[Stored data entries]

--- START ---

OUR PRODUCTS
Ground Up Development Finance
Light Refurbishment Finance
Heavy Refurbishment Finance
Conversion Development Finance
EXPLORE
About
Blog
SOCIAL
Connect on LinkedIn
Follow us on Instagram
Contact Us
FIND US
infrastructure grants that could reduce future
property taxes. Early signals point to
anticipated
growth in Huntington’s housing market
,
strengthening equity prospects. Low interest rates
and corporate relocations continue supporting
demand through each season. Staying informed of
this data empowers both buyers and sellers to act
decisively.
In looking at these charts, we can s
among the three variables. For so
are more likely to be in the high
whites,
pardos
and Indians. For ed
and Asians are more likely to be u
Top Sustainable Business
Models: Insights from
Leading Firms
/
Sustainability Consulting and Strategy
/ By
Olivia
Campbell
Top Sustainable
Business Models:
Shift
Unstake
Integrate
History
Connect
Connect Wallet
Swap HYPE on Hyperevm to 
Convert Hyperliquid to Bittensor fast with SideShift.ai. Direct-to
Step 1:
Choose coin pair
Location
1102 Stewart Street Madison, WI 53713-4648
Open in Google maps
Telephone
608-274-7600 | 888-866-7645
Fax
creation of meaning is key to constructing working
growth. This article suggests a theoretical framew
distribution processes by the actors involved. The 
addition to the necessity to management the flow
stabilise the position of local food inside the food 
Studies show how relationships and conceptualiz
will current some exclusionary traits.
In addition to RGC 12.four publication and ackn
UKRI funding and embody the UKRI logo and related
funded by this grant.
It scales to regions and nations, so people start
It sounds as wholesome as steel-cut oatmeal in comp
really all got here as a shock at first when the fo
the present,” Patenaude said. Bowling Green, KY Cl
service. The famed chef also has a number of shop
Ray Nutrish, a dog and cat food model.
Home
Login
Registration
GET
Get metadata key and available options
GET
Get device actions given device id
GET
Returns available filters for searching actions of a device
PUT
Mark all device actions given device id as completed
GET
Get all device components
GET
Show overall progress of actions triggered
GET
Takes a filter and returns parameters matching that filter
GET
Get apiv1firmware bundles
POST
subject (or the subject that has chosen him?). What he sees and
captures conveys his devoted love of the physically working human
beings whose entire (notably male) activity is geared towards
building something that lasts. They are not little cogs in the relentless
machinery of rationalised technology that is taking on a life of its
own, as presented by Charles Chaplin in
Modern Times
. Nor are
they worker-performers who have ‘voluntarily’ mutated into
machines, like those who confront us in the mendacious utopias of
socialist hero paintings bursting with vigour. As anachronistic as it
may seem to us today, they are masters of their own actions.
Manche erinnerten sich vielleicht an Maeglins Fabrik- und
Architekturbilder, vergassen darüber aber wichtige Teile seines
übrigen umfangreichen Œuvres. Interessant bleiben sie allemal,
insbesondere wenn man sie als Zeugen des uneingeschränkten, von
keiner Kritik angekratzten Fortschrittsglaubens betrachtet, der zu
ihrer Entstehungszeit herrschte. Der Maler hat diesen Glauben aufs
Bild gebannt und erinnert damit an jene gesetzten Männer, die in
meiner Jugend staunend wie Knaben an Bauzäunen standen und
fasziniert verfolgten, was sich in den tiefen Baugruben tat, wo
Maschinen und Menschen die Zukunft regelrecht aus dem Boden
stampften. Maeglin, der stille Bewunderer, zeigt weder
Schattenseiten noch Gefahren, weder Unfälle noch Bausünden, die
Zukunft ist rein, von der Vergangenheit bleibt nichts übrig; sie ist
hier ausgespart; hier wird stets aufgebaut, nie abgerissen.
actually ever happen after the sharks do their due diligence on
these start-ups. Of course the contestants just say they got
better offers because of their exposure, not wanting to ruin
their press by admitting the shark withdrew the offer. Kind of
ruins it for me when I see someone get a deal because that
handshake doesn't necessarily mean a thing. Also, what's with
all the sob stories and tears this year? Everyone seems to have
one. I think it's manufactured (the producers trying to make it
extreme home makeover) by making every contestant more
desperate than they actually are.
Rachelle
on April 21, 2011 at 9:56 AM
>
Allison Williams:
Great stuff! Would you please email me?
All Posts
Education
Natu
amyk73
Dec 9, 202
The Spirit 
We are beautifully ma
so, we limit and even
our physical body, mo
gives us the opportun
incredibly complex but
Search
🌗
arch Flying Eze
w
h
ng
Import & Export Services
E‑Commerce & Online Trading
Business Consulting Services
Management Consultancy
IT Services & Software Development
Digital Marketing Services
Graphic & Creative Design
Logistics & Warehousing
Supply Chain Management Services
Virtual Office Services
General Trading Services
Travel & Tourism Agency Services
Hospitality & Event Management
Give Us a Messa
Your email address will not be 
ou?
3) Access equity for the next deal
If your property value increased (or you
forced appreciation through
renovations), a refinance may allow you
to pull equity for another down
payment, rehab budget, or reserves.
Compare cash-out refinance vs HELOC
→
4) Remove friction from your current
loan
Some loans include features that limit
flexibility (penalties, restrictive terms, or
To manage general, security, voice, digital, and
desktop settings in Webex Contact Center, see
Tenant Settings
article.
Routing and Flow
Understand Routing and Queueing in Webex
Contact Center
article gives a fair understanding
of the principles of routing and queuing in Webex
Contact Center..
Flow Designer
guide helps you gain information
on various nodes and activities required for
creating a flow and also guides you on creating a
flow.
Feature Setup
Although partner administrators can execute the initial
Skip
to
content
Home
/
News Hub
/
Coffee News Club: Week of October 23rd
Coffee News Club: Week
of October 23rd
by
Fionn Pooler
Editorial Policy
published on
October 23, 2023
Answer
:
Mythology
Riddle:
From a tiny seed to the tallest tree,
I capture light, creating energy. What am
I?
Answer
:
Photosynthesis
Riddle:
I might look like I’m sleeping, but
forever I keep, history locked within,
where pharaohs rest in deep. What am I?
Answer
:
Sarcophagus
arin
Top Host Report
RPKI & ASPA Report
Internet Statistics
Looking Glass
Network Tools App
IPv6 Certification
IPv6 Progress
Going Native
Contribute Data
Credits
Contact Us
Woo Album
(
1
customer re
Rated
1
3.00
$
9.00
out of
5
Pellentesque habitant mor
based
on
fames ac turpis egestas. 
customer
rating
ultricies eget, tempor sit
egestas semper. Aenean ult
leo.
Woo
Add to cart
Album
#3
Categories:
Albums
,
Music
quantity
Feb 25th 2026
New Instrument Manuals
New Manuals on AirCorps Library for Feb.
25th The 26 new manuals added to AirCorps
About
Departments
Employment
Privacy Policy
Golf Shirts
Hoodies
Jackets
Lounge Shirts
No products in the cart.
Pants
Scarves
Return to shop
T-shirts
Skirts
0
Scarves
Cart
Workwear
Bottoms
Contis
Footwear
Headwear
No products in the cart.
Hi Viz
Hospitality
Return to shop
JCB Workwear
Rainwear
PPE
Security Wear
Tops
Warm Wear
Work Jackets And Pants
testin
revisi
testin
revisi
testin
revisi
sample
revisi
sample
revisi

--- END ---

= What is expected =
Which lines in the records above include the word "deal"? Copy them out.

= Response to this exercise =
ruins it for me when I see someone get a deal because that
3) Access equity for the next deal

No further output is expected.